## [短い課題 A]
プラズマディスプレイパネルについての文章をもとに、次の問いに答えよ。
(i) カラーPDPでは、何を蛍光体に照射することによってカラー表示が可能になるか。
(ii) 基板の表面に設けられ、表示セルを区画する隔壁は何と称されるか。
(iii) AC型PDPの前面基板ガラスで、保護膜として蒸着される膜は何か。
## [短い課題 B]
プラズマディスプレイパネルについての文章のうち、「カラーPDPは、ガス放電によ」から「膜であるMgO膜を蒸着する。」までを一字も変えずに書き写せ。

## [提示テキスト]
カラーPDPは、ガス放電により発生する紫外線を蛍光体に照射することによってカラー表示が可能になる。そして、一般に、カラーPDPにおいては、赤色発光用の蛍光体部位、緑色発光用の蛍光体部位および青色発光用の蛍光体部位が基板上に形成されることにより、各色の発光表示セルが全体に均一に混在した状態に構成されている。具体的には、ガラスなどからなる基板の表面に、バリアリブと称される絶縁性材料からなる隔壁が設けられており、この隔壁によって多数の表示セルが区画され、当該表示セルの内部がプラズマ作用空間になる。そして、このプラズマ作用空間に蛍光体部位が設けられるとともに、この蛍光体部位にプラズマを作用させる電極が設けられることにより、各々の表示セルを表示単位とするプラズマディスプレイパネルが構成される。
【0003】
AC型PDPの構造の一例を図1に示す。前面基板ガラスには、一対の維持電極をストライプ状に複数形成し、その上を誘電体層で覆い、さらにその上に保護膜であるMgO膜を蒸着する。

## [レコード]
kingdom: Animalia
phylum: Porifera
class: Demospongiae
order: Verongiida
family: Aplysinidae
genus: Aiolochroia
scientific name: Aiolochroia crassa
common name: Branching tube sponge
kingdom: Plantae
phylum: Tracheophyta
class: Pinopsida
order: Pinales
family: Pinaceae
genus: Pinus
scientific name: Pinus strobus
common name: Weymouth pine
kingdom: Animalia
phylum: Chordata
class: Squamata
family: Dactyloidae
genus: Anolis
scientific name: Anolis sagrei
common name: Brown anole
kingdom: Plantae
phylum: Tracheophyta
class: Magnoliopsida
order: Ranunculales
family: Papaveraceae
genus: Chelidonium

## [解答 A]
(i) ガス放電により発生する紫外線
(ii) バリアリブ
(iii) MgO膜

## [解答 B]
カラーPDPは、ガス放電により発生する紫外線を蛍光体に照射することによってカラー表示が可能になる。そして、一般に、カラーPDPにおいては、赤色発光用の蛍光体部位、緑色発光用の蛍光体部位および青色発光用の蛍光体部位が基板上に形成されることにより、各色の発光表示セルが全体に均一に混在した状態に構成されている。具体的には、ガラスなどからなる基板の表面に、バリアリブと称される絶縁性材料からなる隔壁が設けられており、この隔壁によって多数の表示セルが区画され、当該表示セルの内部がプラズマ作用空間になる。そして、このプラズマ作用空間に蛍光体部位が設けられるとともに、この蛍光体部位にプラズマを作用させる電極が設けられることにより、各々の表示セルを表示単位とするプラズマディスプレイパネルが構成される。
【0003】
AC型PDPの構造の一例を図1に示す。前面基板ガラスには、一対の維持電極をストライプ状に複数形成し、その上を誘電体層で覆い、さらにその上に保護膜であるMgO膜を蒸着する。